2022年 6月 5日 礼拝 聖書:第一ヨハネ3:1-3
以前も話したことがありますが、アフリカの飢餓で苦しむ子どもたちのために、アメリカの著名なアーティストたちが一晩でレコーディングした有名なレコードがあります。当時仙台で下宿生活を送っていた私は、今湯沢で牧会しているK先生とレコードプレーヤーの前に二人で正座してじっくり聞き入ったのを思い出します。
歌詞の中に「私たちは神の大きな家族の一員」「私たちは神の子どもたち」というフレーズが出て来ます。クリスチャンもそうでない人も含めた人類みな兄弟、みな神の家族という意味で言っています。聖書はイエス様を信じた人たちを「神の子ども」と呼びますから、二人で「これはどうなんだろうねえ」と微妙な顔をしまた。

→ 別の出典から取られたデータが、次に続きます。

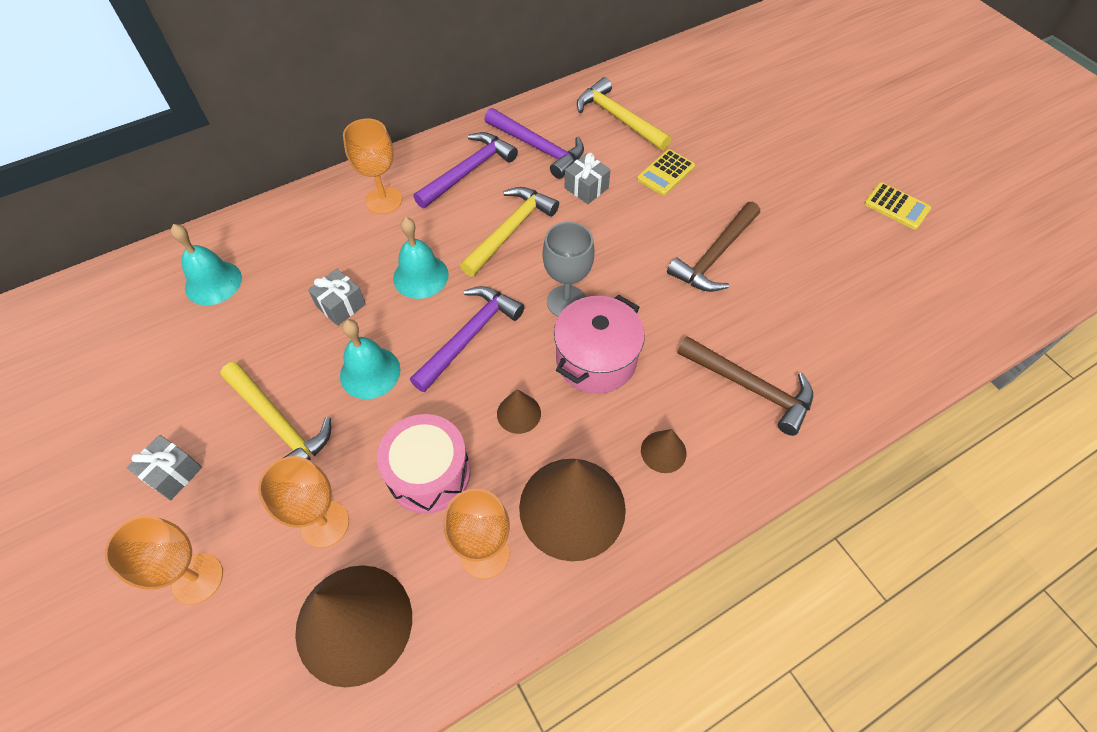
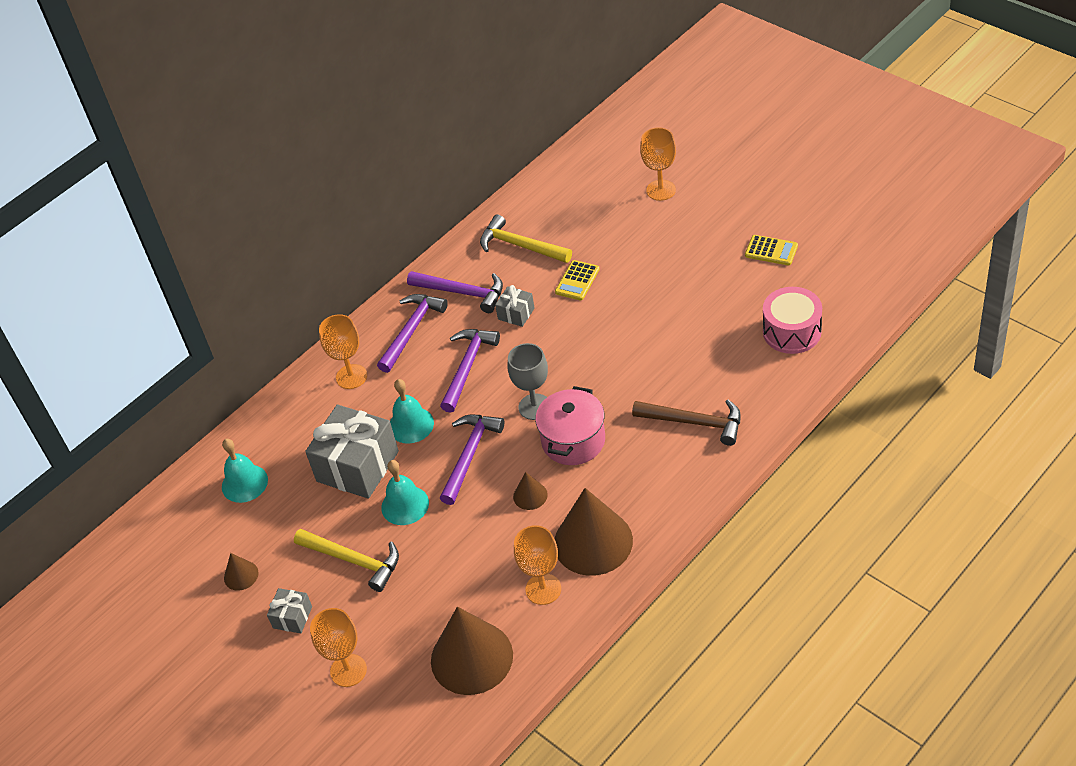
camera: 10 degrees left, 10 degrees down
(324, 524) = (421, 609): orange goblet -> orange goblet (661, 190)
(341, 305) = (357, 466): grey gift -> grey gift, size x2.12
(429, 473) = (481, 555): pink drum -> pink drum (792, 331)
(510, 230) = (468, 367): yellow hammer -> purple hammer
(663, 451) = (645, 485): brown cone -> brown cone (241, 575)
(714, 256) = (638, 335): brown hammer -> none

しかし、今はもう少し別の視点でこういう歌詞を味わうことができます。私たち人類は、クリスチャンもそうでない人も、善人も悪人も、みな神のかたちとして造られた者です。そういう意味では、確かに偉大な神の家族の一員と言えなくもありません。ただし、聖書が指摘するもう一つの事実は、罪のために人類のうちにある神のかたちが損なわれ、人々は神のかたちであることを忘れているということです。しかし神様にはそれを回復する計画があります。「主の回復の年」という年間主題にちなんで、今日は神のかたちの回復についてヨハネの手紙から学びます。
1.損なわれた神のかたち
第一に、私たち一人一人のうちにある神のかたちは損なわれ、忘れられていると聖書は教えています。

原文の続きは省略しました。